Alright my friend, here's the pics. I stole the through knob for another jig until I pick one up, so I just put a nut on it for now. Hope these help, if not shoot me a PM and we'll figure something out, I'm happy to help out however I can. I guess I could add a little more info. here DUH. So looking at the first picture you can see the two gold cam locks which lock the fence in place. To set it up I unlock both and move the left side(in the picture, so from the rear) and get the fence close to where I want it, and then lock that cam. Then I move to the adjuster, if I loosen the knob the spring pushes the fence forwards, and when I tighten it the fence is pulled back. Once I get it where I want it, I lock the cam on this side and I'm in business. Where you may be getting confused is the piece that's clamped down. Keep in mind, that it's not threaded, the bolt just slides through.


----------



## Steve S (Jul 14, 2015)

*OK, try again...*

Looks like great work; nice close ups, but how does it work???

As requested, try a pic about 3 feet back, how does it mount?


----------



## mbar57 (Apr 20, 2015)

Steve S said:


> Looks like great work; nice close ups, but how does it work???
> 
> As requested, try a pic about 3 feet back, how does it mount?

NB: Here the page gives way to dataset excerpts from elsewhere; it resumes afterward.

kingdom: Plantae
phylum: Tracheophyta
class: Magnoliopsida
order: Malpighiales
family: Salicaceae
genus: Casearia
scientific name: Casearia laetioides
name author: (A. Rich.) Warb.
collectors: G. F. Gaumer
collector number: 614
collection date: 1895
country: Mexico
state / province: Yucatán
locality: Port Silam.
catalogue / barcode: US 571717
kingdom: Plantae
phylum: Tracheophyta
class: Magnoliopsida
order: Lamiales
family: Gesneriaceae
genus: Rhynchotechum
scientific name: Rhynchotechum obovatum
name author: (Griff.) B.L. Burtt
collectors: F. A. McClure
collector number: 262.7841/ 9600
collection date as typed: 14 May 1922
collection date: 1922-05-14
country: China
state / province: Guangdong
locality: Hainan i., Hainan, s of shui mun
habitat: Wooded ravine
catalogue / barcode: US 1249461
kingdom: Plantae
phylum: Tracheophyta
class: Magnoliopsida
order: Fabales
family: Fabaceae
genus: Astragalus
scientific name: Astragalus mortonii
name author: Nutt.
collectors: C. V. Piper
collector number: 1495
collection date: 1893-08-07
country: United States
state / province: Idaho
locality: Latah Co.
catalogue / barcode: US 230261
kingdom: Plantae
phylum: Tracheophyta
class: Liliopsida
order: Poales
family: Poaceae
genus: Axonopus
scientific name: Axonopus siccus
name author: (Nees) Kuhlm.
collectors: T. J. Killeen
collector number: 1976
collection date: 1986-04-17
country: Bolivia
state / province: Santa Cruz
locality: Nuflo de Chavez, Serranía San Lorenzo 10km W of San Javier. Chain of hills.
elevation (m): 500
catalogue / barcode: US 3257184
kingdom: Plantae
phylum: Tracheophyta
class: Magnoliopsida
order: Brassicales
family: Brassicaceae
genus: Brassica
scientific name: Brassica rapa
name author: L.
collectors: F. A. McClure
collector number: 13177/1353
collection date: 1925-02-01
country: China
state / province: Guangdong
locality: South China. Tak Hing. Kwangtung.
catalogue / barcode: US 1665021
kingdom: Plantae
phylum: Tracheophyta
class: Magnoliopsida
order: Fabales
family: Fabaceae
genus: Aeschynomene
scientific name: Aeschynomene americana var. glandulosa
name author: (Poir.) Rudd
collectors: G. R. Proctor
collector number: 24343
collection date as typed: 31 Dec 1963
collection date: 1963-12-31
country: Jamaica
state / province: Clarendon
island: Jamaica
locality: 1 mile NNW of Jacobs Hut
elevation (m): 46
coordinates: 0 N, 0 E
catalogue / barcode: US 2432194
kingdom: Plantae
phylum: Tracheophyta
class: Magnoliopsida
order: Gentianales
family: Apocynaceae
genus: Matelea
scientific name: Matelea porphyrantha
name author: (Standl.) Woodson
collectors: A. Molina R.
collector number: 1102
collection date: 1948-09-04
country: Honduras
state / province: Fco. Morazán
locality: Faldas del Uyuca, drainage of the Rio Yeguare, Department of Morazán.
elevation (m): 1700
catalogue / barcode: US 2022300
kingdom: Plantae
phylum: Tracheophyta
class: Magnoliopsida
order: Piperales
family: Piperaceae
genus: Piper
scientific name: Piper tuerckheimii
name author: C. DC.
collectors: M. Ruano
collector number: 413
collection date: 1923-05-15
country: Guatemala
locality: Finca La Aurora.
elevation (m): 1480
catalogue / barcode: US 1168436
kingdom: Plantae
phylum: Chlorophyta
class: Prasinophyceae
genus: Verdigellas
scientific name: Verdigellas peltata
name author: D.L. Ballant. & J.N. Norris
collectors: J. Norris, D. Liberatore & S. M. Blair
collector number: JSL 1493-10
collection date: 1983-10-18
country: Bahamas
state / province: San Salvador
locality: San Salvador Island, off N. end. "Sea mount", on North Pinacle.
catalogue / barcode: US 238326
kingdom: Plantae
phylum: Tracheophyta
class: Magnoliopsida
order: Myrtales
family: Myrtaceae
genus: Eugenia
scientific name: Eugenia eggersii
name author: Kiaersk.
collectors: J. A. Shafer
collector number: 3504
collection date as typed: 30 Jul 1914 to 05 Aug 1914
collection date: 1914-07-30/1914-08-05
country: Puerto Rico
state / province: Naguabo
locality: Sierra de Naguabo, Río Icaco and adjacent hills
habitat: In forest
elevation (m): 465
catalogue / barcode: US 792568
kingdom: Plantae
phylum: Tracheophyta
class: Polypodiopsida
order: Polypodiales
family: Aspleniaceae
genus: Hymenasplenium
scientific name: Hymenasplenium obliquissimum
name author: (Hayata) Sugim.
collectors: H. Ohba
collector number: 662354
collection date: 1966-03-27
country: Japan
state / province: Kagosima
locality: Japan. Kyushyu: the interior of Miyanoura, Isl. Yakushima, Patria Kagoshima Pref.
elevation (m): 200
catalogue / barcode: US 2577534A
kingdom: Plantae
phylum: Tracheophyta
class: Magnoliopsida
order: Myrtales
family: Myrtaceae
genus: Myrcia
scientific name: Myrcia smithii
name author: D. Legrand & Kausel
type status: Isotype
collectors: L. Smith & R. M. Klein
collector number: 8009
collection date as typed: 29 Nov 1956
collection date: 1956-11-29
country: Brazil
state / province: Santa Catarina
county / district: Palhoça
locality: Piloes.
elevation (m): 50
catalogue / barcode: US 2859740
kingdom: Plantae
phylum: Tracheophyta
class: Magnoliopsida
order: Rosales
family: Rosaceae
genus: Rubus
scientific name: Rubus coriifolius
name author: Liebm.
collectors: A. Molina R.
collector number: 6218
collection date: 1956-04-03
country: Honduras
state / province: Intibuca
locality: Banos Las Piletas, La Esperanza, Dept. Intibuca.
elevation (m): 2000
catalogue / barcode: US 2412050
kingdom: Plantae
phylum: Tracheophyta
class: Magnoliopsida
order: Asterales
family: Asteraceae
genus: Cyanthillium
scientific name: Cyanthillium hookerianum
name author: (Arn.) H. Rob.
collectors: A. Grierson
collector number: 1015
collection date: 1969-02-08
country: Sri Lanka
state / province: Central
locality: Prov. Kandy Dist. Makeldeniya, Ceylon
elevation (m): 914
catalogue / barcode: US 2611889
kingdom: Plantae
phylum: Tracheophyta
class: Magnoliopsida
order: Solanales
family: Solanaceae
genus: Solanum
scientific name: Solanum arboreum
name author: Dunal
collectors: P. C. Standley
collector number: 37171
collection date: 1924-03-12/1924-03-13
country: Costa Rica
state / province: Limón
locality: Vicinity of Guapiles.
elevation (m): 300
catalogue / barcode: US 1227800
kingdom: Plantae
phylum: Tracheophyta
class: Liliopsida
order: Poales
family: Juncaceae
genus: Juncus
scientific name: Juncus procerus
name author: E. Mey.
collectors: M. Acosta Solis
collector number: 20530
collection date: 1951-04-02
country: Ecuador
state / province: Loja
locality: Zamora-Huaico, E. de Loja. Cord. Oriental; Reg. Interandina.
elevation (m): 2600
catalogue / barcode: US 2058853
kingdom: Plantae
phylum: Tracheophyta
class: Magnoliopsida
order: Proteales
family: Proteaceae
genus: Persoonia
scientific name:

Steve, did you read the paragraph above the pictures? There are several pictures that at least 3ft. away. The small piece in the fence is fixed to the fence, it doesn't move. The bigger piece with the knob is fixed to the table and the bolt is free to slide through it. With the spring between them, when I loosen the knob the spring pushes the fence forward. When I tighten the knob it pulls the fence back.


----------



## Hobbit123 (Aug 11, 2016)

I suspect some people are struggling with the concept because they don't realise you're only pivoting one end of the fence? Just a thought.


----------



## Nickp (Dec 4, 2012)

mbar57 said:


> Awesome!! Let me know how it goes. I've been using mine and I think it's great. Get some pics on here if you make any changes. I'd love see what modifications guys make to it. Thank you!! Hmmm, I wonder if I could charge $25 for an idea?!


Some people do...

Thanks for sharing...spring is great idea to eliminate the backlash issue...nice...


----------